Thursday, March 01, 2007

The Last Couple of Days



Kris, one of our FDMB friends, came Tuesday to do some "final" pics of Max. She's sending all the pics and a slide show put to music. She warned that I may not want to watch the slide show now. THANK YOU KRIS!!

Max is drugged. I'm not sure pain pills are helping or hurting him. I tried one type yesterday, and he was lethargic and won't eat, even the junk food. Another type last night and he has been staring into space, almost immobile, with the most dialated eyes ever since. Nothing seems to be helping; he is just fading. I have brought a bowl of water onto the desk next to his bed, and he is drinking.

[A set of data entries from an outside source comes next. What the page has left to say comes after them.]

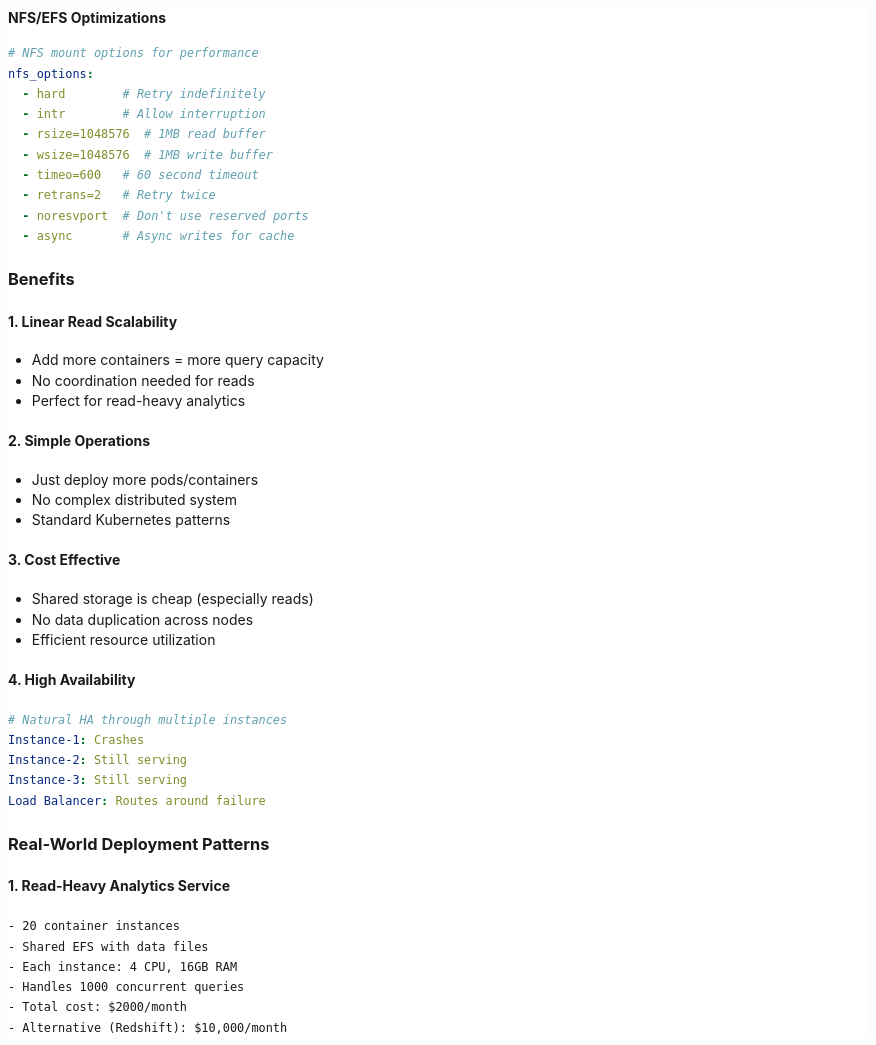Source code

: **NFS/EFS Optimizations**
```yaml
# NFS mount options for performance
nfs_options:
  - hard        # Retry indefinitely
  - intr        # Allow interruption
  - rsize=1048576  # 1MB read buffer
  - wsize=1048576  # 1MB write buffer
  - timeo=600   # 60 second timeout
  - retrans=2   # Retry twice
  - noresvport  # Don't use reserved ports
  - async       # Async writes for cache
```

### Benefits

#### 1. **Linear Read Scalability**
- Add more containers = more query capacity
- No coordination needed for reads
- Perfect for read-heavy analytics

#### 2. **Simple Operations**
- Just deploy more pods/containers
- No complex distributed system
- Standard Kubernetes patterns

#### 3. **Cost Effective**
- Shared storage is cheap (especially reads)
- No data duplication across nodes
- Efficient resource utilization

#### 4. **High Availability**
```yaml
# Natural HA through multiple instances
Instance-1: Crashes
Instance-2: Still serving
Instance-3: Still serving
Load Balancer: Routes around failure
```

### Real-World Deployment Patterns

#### 1. **Read-Heavy Analytics Service**
```
- 20 container instances
- Shared EFS with data files
- Each instance: 4 CPU, 16GB RAM
- Handles 1000 concurrent queries
- Total cost: $2000/month
- Alternative (Redshift): $10,000/month
```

Max went to the Alternative/Holistic vet on Tuesday. Got an acupuncture. No massage, because we don't want to start an abdominal bleed. She gave me Chinese herbs to put into his food (no can do if not eating) and a "tincture" to syringe into him. (Why am I torturing him?) She also wanted to do high dose Intravenous Vitamin C. That would have been 3 days in a row for 4-5 hours a day. I declined; torture again. Neither she nor the mobile vet have a blood pressure machine. CRAP! One said they were too expensive (what? you take hundreds of dollars from me and you can't afford a couple thousand dollar piece of tax deductible equipment?) and the other said she and the salesman couldn't get the one she wanted to buy to work consistently. SIGH.

The mobile vet said she could come to the home for a euthanasia with a day's notice. She usually travels with her children, but not for that procedure, so she would have to find a sitter. She's the only mobile vet I've been able to find in the area. She also doesn't do the barbituates by IV. She injects them directly into the heart. That bothers me.

As for Jim; he's great. We see the Hospice nurse this morning and expect he will be discharged. That's OK; we can call them back any time. He doesn't need any significant care right now.

I'm still depressed from my failed implant surgery and now Max's condition. I see Dr. Half Boob this afternoon. That will likely be the last I see of him. I will ask about his new partner, but I have the name of another breast reconstructive surgeon I could see for a 2nd opinion. But that's down the road. Kris did take some pics of my "surgical results." Max and me; the 2 cancer "victims." I do feel like a victim now, with the huge hole on my right side with skin that is as red as a cherry. I hope they come out like a Diane Arbus "freak" picture, because that's what I feel like right now.

I know this isn't a happy post, but I guessed some were wondering where I have been.

By the way, I am starting to hate this curly hair. It's at a completely unmanageable length.